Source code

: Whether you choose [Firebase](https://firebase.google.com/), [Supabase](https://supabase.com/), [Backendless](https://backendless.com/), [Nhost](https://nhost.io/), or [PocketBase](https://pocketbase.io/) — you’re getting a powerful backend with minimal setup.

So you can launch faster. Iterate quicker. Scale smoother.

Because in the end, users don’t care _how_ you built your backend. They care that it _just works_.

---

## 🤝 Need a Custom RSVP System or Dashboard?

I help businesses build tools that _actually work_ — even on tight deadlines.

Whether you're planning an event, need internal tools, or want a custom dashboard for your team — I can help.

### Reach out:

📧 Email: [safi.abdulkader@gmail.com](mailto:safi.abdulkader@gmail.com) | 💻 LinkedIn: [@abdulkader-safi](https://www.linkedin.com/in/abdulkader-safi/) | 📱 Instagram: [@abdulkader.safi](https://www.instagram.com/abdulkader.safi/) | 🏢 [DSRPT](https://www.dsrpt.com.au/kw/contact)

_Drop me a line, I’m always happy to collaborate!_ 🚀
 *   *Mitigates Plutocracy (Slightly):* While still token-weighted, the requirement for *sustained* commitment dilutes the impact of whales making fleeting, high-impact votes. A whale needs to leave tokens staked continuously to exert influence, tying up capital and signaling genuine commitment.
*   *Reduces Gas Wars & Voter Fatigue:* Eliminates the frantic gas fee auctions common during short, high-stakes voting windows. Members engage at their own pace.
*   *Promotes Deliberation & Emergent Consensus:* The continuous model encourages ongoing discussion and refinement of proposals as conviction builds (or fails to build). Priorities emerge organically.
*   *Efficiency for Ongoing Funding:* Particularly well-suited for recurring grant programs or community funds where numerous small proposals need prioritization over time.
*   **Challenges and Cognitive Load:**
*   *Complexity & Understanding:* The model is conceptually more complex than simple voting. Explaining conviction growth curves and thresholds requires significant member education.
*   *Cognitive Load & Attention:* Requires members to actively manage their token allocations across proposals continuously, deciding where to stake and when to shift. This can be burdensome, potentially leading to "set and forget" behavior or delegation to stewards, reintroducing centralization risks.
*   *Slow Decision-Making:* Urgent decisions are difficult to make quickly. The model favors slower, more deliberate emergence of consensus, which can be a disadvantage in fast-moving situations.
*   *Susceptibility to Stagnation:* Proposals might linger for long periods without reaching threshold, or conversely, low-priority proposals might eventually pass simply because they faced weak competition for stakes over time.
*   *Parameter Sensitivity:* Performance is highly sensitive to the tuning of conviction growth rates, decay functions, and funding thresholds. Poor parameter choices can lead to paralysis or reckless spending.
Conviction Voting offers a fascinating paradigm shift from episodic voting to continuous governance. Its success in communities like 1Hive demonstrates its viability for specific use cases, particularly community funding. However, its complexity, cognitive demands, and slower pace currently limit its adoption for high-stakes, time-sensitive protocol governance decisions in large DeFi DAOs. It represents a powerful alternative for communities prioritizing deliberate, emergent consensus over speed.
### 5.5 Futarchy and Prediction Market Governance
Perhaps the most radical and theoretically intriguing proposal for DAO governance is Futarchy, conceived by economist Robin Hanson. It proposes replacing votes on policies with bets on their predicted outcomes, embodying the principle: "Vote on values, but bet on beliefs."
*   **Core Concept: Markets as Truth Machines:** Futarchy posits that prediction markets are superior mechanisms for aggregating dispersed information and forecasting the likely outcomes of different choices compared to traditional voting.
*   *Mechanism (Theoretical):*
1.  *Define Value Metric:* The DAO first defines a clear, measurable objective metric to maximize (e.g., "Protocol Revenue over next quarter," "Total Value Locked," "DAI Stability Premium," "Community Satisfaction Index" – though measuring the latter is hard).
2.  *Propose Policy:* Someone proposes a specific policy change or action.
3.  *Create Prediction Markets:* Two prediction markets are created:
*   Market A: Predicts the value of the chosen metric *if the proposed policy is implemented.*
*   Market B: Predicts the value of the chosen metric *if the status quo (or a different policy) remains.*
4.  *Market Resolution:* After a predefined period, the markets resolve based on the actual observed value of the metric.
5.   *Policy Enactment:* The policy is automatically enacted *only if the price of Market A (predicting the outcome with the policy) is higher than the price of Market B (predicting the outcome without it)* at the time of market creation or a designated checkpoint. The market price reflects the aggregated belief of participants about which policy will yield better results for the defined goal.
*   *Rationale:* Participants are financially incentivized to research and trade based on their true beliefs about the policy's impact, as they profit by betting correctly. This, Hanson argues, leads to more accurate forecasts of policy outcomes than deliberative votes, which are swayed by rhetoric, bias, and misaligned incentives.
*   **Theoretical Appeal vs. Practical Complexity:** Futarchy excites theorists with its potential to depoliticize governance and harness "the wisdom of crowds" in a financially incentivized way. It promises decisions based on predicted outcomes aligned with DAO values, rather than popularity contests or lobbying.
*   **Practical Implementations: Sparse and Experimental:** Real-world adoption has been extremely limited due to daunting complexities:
__________
- [JOB] Extract from the records above the lines from the one containing "Because in the" to the one containing "to collaborate!_ 🚀", both lines included, exactly as they appear and with nothing else.

- [EXERCISE ANSWER]
Because in the end, users don’t care _how_ you built your backend. They care that it _just works_.

---

## 🤝 Need a Custom RSVP System or Dashboard?

I help businesses build tools that _actually work_ — even on tight deadlines.

Whether you're planning an event, need internal tools, or want a custom dashboard for your team — I can help.

### Reach out:

📧 Email: [safi.abdulkader@gmail.com](mailto:safi.abdulkader@gmail.com) | 💻 LinkedIn: [@abdulkader-safi](https://www.linkedin.com/in/abdulkader-safi/) | 📱 Instagram: [@abdulkader.safi](https://www.instagram.com/abdulkader.safi/) | 🏢 [DSRPT](https://www.dsrpt.com.au/kw/contact)

_Drop me a line, I’m always happy to collaborate!_ 🚀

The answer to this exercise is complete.